Can I pay off my student loan in a consumer proposal?

Possibly!  Student loan debt is an eligible debt in either a bankruptcy or a consumer proposal provided it has been 7 years since you’ve been a student.  That aspect of the Bankruptcy and Insolvency Act (BIA) was changed by the government in July 2008 (prior to that the law stated it had to be 10 years since a student).

What this means is that such student loan debt is considered the same as all other unsecured debts (credit cards, lines of credit, personal loans, retail cards, payday loans, etc.).
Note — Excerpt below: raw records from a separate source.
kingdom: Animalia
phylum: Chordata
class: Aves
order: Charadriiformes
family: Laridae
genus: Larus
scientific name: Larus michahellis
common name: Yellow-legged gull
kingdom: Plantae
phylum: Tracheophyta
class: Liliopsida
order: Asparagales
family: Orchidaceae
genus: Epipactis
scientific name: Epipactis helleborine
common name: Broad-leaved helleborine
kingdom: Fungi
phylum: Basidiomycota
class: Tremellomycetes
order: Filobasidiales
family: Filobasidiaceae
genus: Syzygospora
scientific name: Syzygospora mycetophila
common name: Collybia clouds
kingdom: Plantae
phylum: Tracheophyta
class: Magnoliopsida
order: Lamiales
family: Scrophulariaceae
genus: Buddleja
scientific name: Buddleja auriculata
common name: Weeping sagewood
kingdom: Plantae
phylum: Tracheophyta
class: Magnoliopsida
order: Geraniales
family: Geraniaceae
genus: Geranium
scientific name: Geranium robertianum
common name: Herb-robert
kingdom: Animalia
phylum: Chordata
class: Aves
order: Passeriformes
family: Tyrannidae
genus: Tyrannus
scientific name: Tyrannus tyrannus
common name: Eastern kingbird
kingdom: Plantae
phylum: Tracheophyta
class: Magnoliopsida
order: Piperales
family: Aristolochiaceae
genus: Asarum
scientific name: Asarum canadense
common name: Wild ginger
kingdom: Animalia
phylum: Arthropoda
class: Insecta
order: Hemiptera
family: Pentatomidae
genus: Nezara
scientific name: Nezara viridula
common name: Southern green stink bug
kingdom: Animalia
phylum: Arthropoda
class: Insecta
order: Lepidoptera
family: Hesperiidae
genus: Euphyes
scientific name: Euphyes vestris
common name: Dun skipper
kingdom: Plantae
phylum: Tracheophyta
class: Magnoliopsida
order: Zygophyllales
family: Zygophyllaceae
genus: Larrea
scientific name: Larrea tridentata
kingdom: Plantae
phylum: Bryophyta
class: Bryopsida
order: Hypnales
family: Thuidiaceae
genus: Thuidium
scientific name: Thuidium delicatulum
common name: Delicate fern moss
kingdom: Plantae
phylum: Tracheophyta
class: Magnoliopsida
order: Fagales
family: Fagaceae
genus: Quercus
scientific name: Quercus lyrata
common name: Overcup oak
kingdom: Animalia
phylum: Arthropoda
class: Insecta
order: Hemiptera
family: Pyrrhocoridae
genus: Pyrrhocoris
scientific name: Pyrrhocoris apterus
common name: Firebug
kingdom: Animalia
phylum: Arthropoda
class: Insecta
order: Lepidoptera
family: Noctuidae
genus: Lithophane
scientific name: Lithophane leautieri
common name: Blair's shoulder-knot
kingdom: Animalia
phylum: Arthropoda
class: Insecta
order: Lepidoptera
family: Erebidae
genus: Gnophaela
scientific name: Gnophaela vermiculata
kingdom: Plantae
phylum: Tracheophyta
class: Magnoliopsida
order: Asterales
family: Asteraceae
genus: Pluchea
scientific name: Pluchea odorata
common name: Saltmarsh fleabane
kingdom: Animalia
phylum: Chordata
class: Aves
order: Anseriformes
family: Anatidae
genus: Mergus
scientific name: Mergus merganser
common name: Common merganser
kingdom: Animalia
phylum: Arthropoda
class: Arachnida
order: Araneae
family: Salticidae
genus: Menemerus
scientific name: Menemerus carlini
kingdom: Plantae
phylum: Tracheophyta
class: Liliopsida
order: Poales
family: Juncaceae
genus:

We have many clients whose student loans are significant and have put them in a position of being cash-strapped every month for years. They say they would be fine had they not had these student loans, but the jobs they were able to get after college or university did not provide the income they had hoped for.

A bankruptcy is not for everybody, obviously, but a Consumer Proposal is a very effective way of eliminating debt and avoiding bankruptcy to do so.

A proposal effectively consolidates all of your unsecured debts but without a loan involved. So you make one low monthly payment, usually on a percentage of the total debt (20-30% typically), and ALL of your unsecured debts are paid off within 5 years or less. No interest. Yes, I said NO INTEREST. Which means your payments actually have mileage toward eliminating your debt. You get a fresh start, cleared of debt.

The other nice thing about a proposal is that it is open. Which means there are NO PENALTIES for paying it off earlier than the established timeframe if you are able.

Most people don’t know about consumer proposals. And even more people are unaware that they can include student loan debt in a proposal or a bankruptcy provided the 7-year rule applies.

Student loan debt is at an all-time high in Canada. Latest data from the Canadian Federation of Students says the average student in Canada now comes out of university has almost $30,000 in student loans. The total student loan debt in Canada is almost a whopping $20 BILLION, and it reached that level far in advance of predictions. Two million Canadians have student loan debt making up this total.

And with interest rates set only to rise, this will further burden these graduates. They do have a way out, however, without filing a bankruptcy:  a Consumer Proposal.